Tributes for founder of well-known estate agency

Alexander Taylforth

The founder of a Pendle-wide estate agency Alexander Taylforth has died at the age of 88.

Born in Barrowford in 1934, the only child of Robert and Margaret Taylforth, the young Alexander attended Rainhall Road Primary School in Barnoldswick before moving on to Ermysted’s Grammar School in Skipton.

After leaving school he trained as a surveyor before going on to study in Bradford where he obtained his civil engineer qualifications (MICE).

After several years, in 1967, he moved back to the West Craven area where he decided to open his first estate agency business at 8 Church Street, Barnoldswick.

He subsequently went on to build the Taylforth brand and to open several more branches around the Burnley and Pendle areas.

The firm became so successful that it was approached by national estate agency Black Horse Entwistle Green and in the mid 1980s, Taylforth opted to sell the business.

However, in 1992 he decided along with his son Mark to open a new shop in Barnoldswick bringing back the Taylforth name to the town once more.

The estate agency is still in the town in Church Street, where it remains a thriving business.

After retiring in the middle to late 1990s, Taylforth enjoyed spending many hours on the golf course both at the Ghyll Golf Club in Barnoldswick and abroad.

During his life he was an active member of both the Barnoldswick and Earby Round Table and the Barnoldswick and Earby Rotary Club.

He was one of several members of the Round Table who instigated the Barnoldswick Gala, an event that ran successfully for many years until the round table folded in 2003.

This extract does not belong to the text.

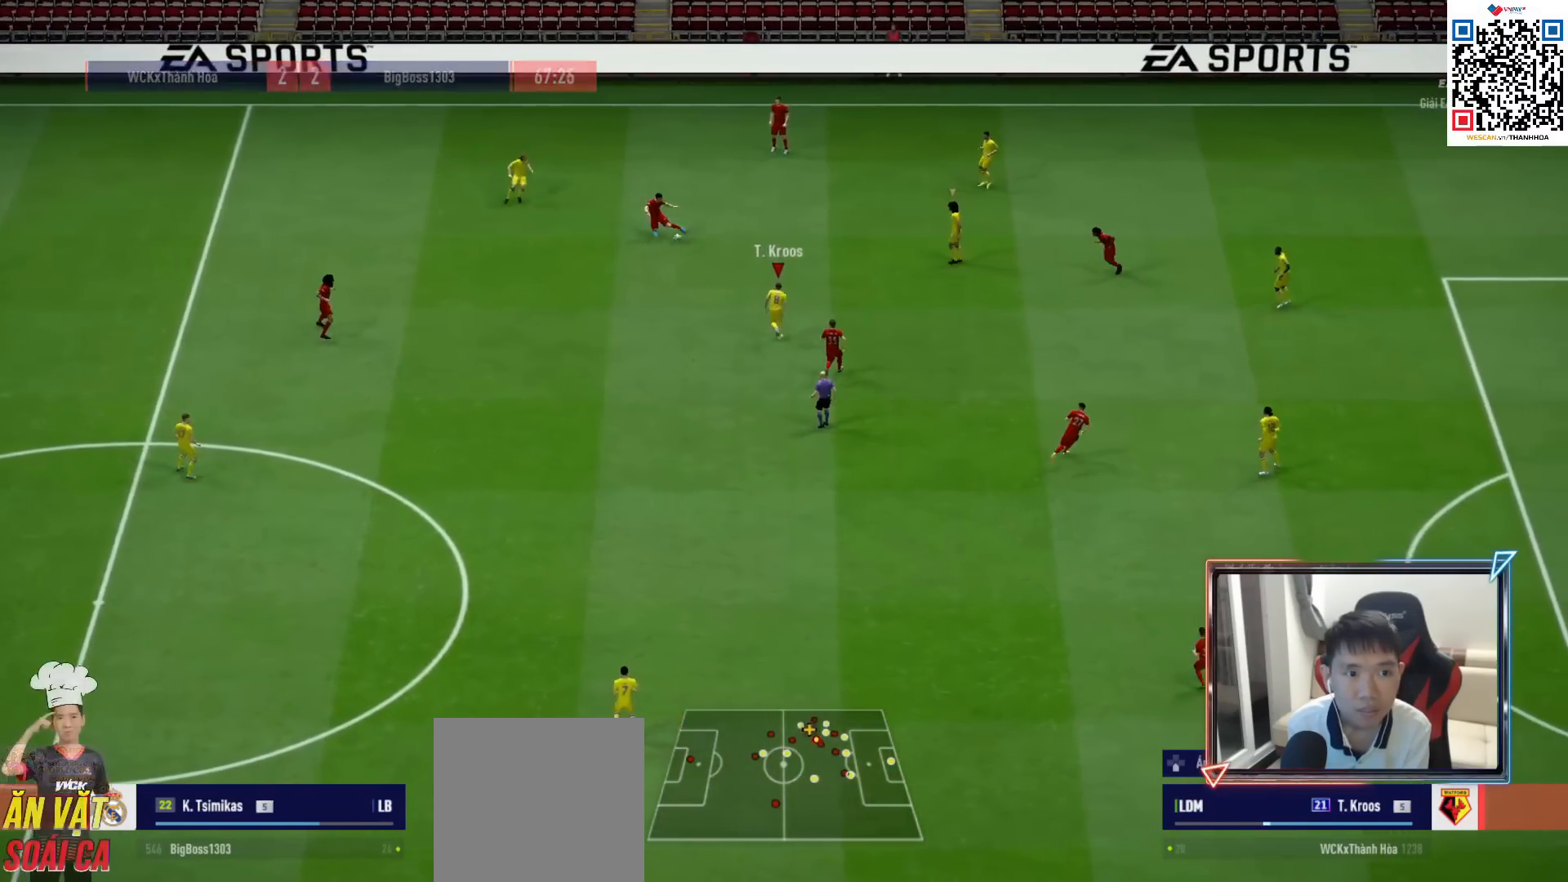
{"buttons": ["L2"], "left_stick": "down-left", "right_stick": "center", "events": [[83, "left_stick", "up-left"], [100, "R1", "up"], [117, "L2", "down"], [200, "left_stick", "left"], [467, "left_stick", "down-left"]]}
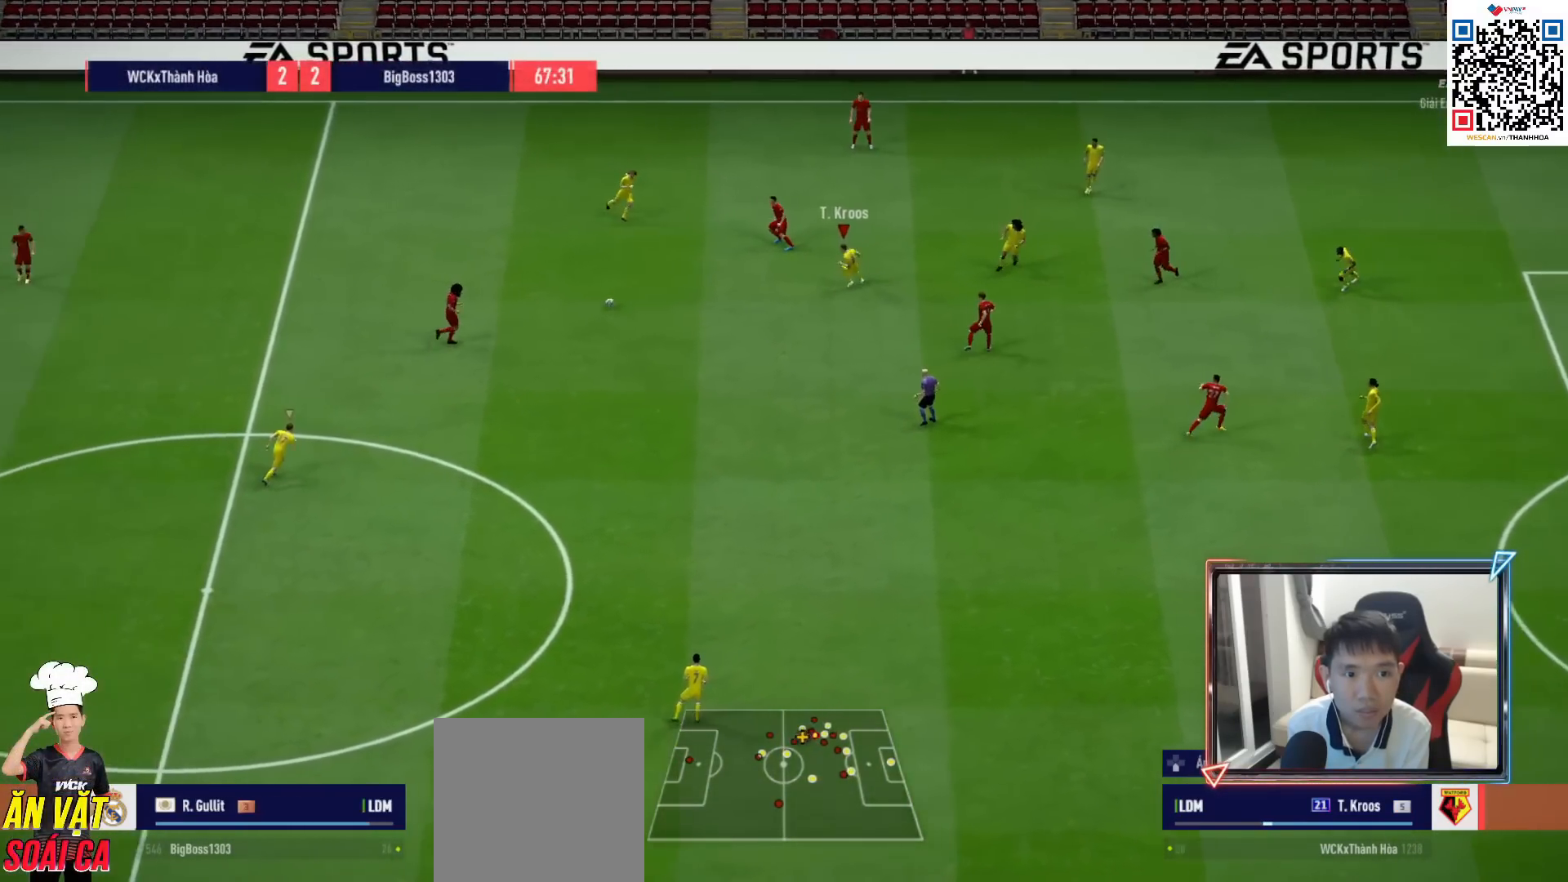
{"buttons": ["R1"], "left_stick": "down", "right_stick": "center", "events": [[100, "R1", "down"], [150, "left_stick", "down"], [300, "L2", "up"]]}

He was also a justice of the peace (JP) in the 1980s, sitting as a magistrate in Reedley.

Taylforth, who died on 24 February at Airedale Hospital, Steeton, is survived by his wife Margaret; children, Janet and Mark, grandchildren and great grandchildren.

His funeral took place on 21 March at Ghyll Church, Barnoldswick.

During the funeral it was made apparent he was a man who was referred to as being ‘in the background quietly getting things done’. Many of his friends and colleagues described him as a ‘true gentleman’.